For iterative browser-host development, use npm run watch-web to rebuild the bundled web worker entrypoint.
Use npm run test-web for a browser-host smoke test that validates the extension is discoverable and activatable in VS Code for the Web.
Dedicated thinking/reasoning response parts are treated as optional; if a host does not expose a thinking-part API, the extension still works and simply omits those parts.

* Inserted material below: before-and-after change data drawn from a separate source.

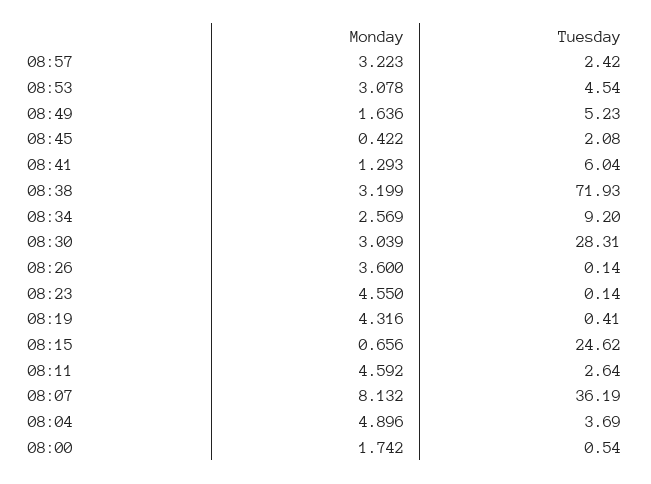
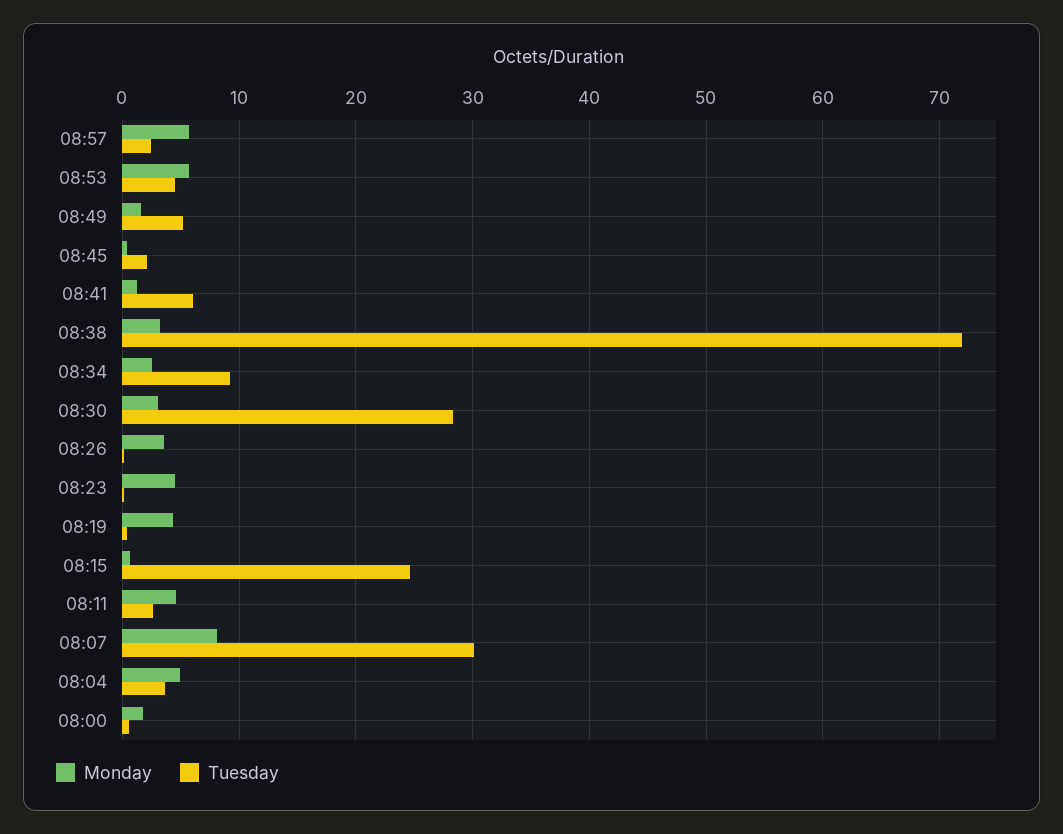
  {
    "Monday": {
-     "08:57": 3.223,
+     "08:57": 6,
-     "08:53": 3.078,
+     "08:53": 6,
      "08:49": 1.636,
      "08:45": 0.422,
      "08:41": 1.293,
      "08:38": 3.199,
      "08:34": 2.569,
      "08:30": 3.039,
      "08:26": 3.6,
      "08:23": 4.55,
      "08:19": 4.316,
      "08:15": 0.656,
      "08:11": 4.592,
      "08:07": 8.132,
      "08:04": 4.896,
      "08:00": 1.742
    },
    "Tuesday": {
      "08:57": 2.42,
      "08:53": 4.54,
      "08:49": 5.23,
      "08:45": 2.08,
      "08:41": 6.04,
      "08:38": 71.93,
      "08:34": 9.2,
      "08:30": 28.31,
      "08:26": 0.14,
      "08:23": 0.14,
      "08:19": 0.41,
      "08:15": 24.62,
      "08:11": 2.64,
-     "08:07": 36.19,
+     "08:07": 30,
      "08:04": 3.69,
      "08:00": 0.54
    }
  }

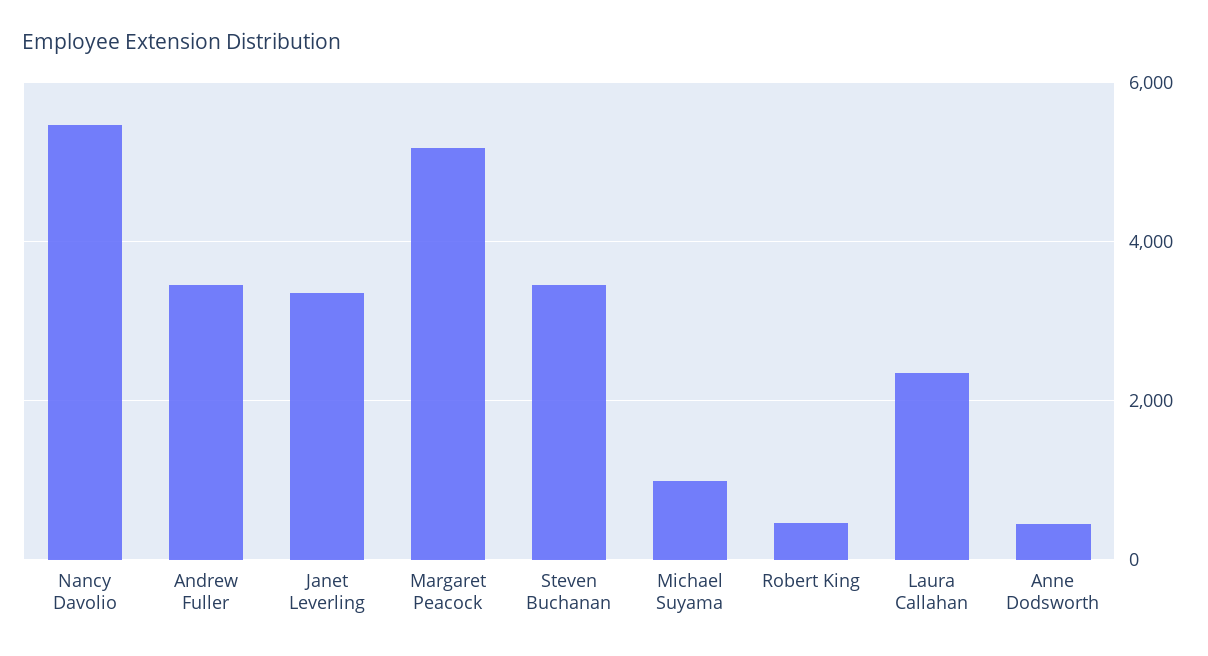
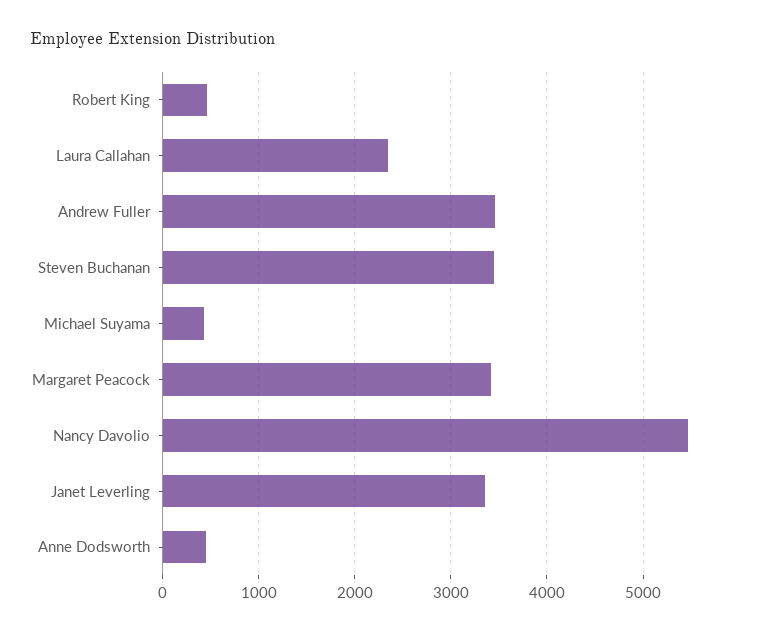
  {
    "Nancy Davolio": 5500,
    "Andrew Fuller": 3500,
    "Janet Leverling": 3400,
-   "Margaret Peacock": 5200,
+   "Margaret Peacock": 3400,
    "Steven Buchanan": 3500,
-   "Michael Suyama": 1000,
+   "Michael Suyama": 400,
    "Robert King": 500,
    "Laura Callahan": 2300,
    "Anne Dodsworth": 500
  }

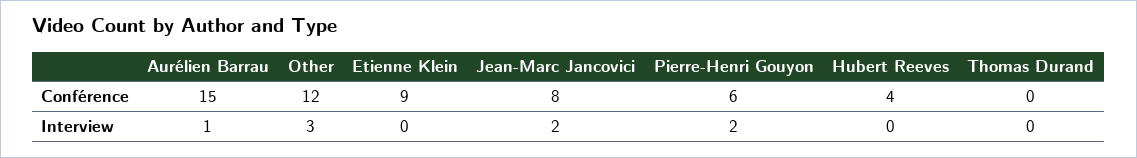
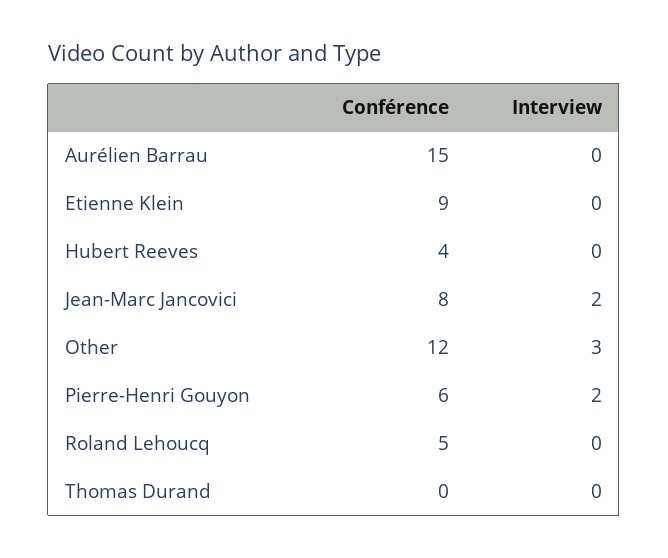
  {
    "Aurélien Barrau": {
      "Conférence": 15,
-     "Interview": 1
+     "Interview": 0
    },
    "Other": {
      "Conférence": 12,
      "Interview": 3
    },
    "Etienne Klein": {
      "Conférence": 9,
      "Interview": 0
    },
    "Jean-Marc Jancovici": {
      "Conférence": 8,
      "Interview": 2
    },
    "Pierre-Henri Gouyon": {
      "Conférence": 6,
      "Interview": 2
    },
    "Hubert Reeves": {
      "Conférence": 4,
      "Interview": 0
    },
    "Thomas Durand": {
      "Conférence": 0,
      "Interview": 0
-   }
+   },
+   "Roland Lehoucq": {
+     "Conférence": 5,
+     "Interview": 0
+   }
  }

That workflow creates a dev-only manifest overlay under .vscode-insiders/dev-extension, adds enabledApiProposals: ["languageModelThinkingPart"] there, installs the packaged VSIX into the same sandbox for parity and smoke-testing, and then launches the proposed-API session from the dev overlay without changing the published manifest.
It prefers VS Code Insiders, but falls back to a local code install when Insiders is unavailable. If your executable lives somewhere else, set VSCODE_INSIDERS_PATH before running the command.